Extract
________________

Xenophon is said to have been, when young, a pupil of Socrates. Two
authorities have recorded that in the flight from the battle of Delium in
the year B.C. 424, when Xenophon fell from his horse, Socrates picked him
up and carried him on his back for a considerable distance. The time of
Xenophon's death is not known, but he was alive sixty-seven years after
the battle of Delium.
When Cyrus the Younger was preparing war against his brother Artaxerxes
Mnemon, King of Persia, Xenophon went with him. After the death of Cyrus
on the plains of Cunaxa, the barbarian auxiliaries fled, and the Greeks
were left to return as they could from the far region between the Tigris
and Euphrates. Xenophon had to take part in the conduct of the retreat,
and tells the story of it in his "Anabasis," a history of the expedition
of the younger Cyrus and of the retreat of the Greeks. His return into
Greece was in the year of the death of Socrates, B.C. 399, but his
association was now with the Spartans, with whom he fought, B.C. 394, at
Coroneia. Afterwards he settled, and lived for about twenty years, at
Scillus in Eleia with his wife and children. At Scillus he wrote
probably his "Anabasis" and some other of his books. At last he was
driven out by the Eleans. In the battle of Mantineia the Spartans and
Athenians fought as allies, and Xenophon's two sons were in the battle;
he had sent them to Athens as fellow-combatants from Sparta. His
banishment from Athens was repealed by change of times, but it does not
appear that he returned to Athens. He is said to have lived, and perhaps
died, at Corinth, after he had been driven from his home at Scillus.
Xenophon was a philosophic man of action. He could make his value felt
in a council of war, take part in battle--one of his books is on the
duties of a commander of cavalry--and show himself good sportsman in the
hunting-field. He wrote a book upon the horse; a treatise also upon dogs
and hunting. He believed in God, thought earnestly about social and
political duties, and preferred Spartan institutions to those of Athens.
He wrote a life of his friend Agesilaus II., King of Sparta. He found
exercise for his energetic mind in writing many books. In writing he was
clear and to the point; his practical mind made his work interesting. His
"Anabasis" is a true story as delightful as a fiction; his "Cyropaedia"
is a fiction full of truths. He wrote "Hellenica," that carried on the
history of Greece from the point at which Thucydides closed his history
until the battle of Mantineia. He wrote a dialogue between Hiero and
Simonides upon the position of a king, and dealt with the administration
of the little realm of a man's household in his "OEconomicus," a dialogue
between Socrates and Critobulus, which includes the praise of
agriculture. He wrote also, like Plato, a symposium, in which
philosophers over their wine reason of love and friendship, and he paints
the character of Socrates.
But his best memorial of his old guide, philosopher, and friend is this
work, in which Xenophon brought together in simple and direct form the
views of life that had been made clear to himself by the teaching of
Socrates. Xenophon is throughout opposing a plain tale to the false
accusations against Socrates. He does not idealise, but he feels
strongly, and he shows clearly the worth of the wisdom that touches at
every point the actual conduct of the lives of men.

________________

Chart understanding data
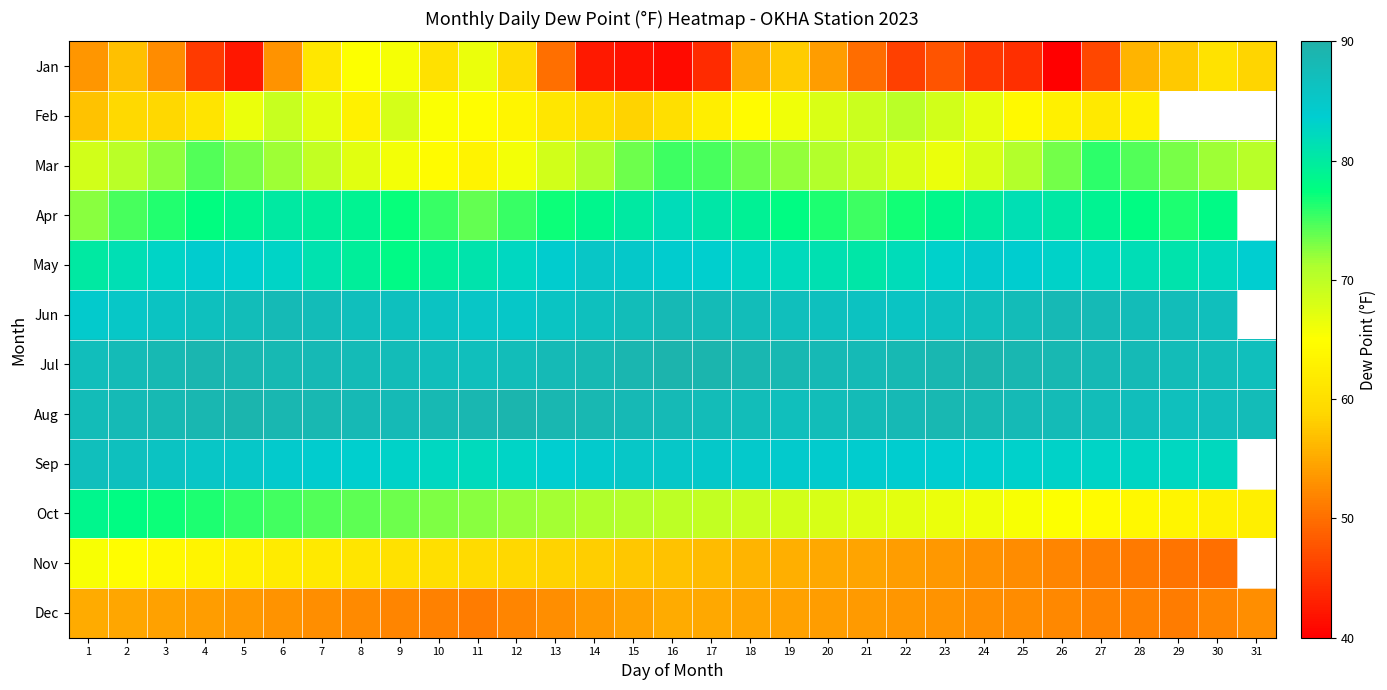

Rank the series at 20 from highest to lowest value.

Jul, Aug, Jun, Sep, May, Apr, Mar, Oct, Feb, Nov, Jan, Dec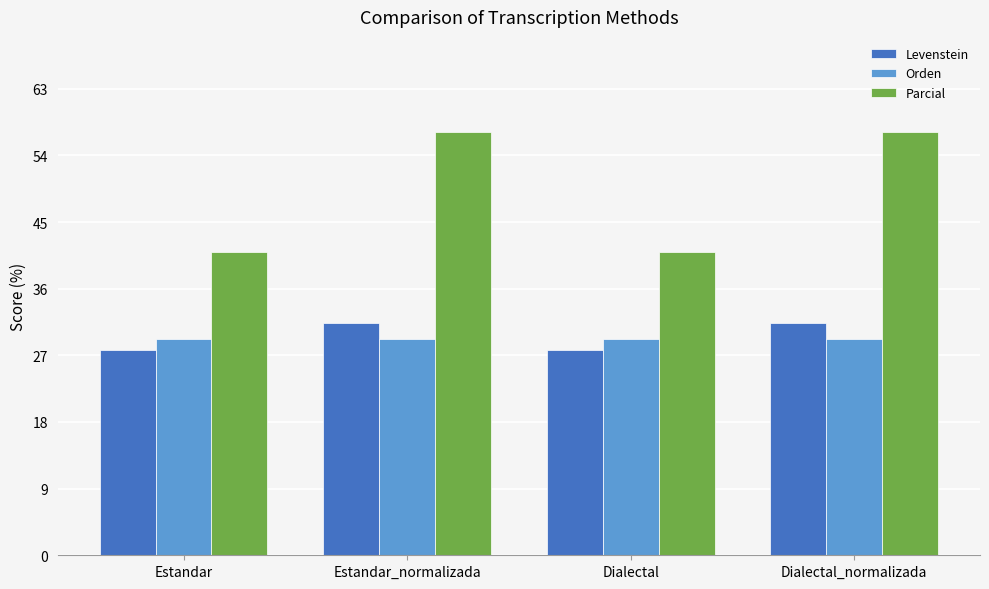

What is the value of the Levenstein bar at the 2nd from the left?

31.4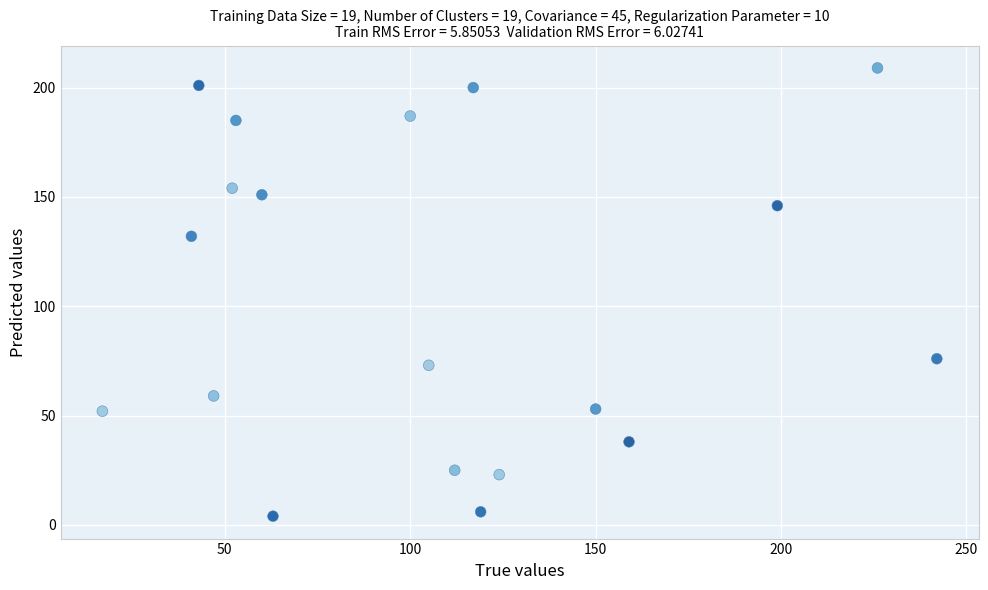

What Y value in the scatter plot is closest to 106?

132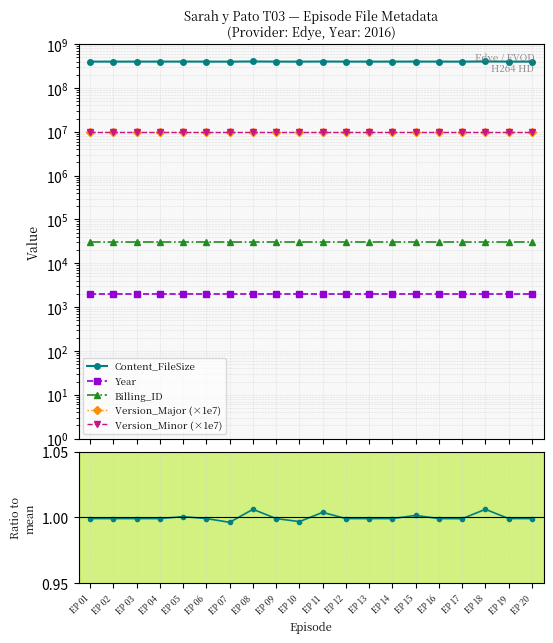

Where is Billing_ID nearest to the value 31028?

EP 01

________________

Assignment
Answer these questions from the passage on Xenophon:
1. In what year did Xenophon return into Greece?
2. Where did he settle and live for about twenty years?
3. Between which two people is the dialogue in his "OEconomicus"?

Output for this exercise
1. B.C. 399
2. At Scillus in Eleia
3. Socrates and Critobulus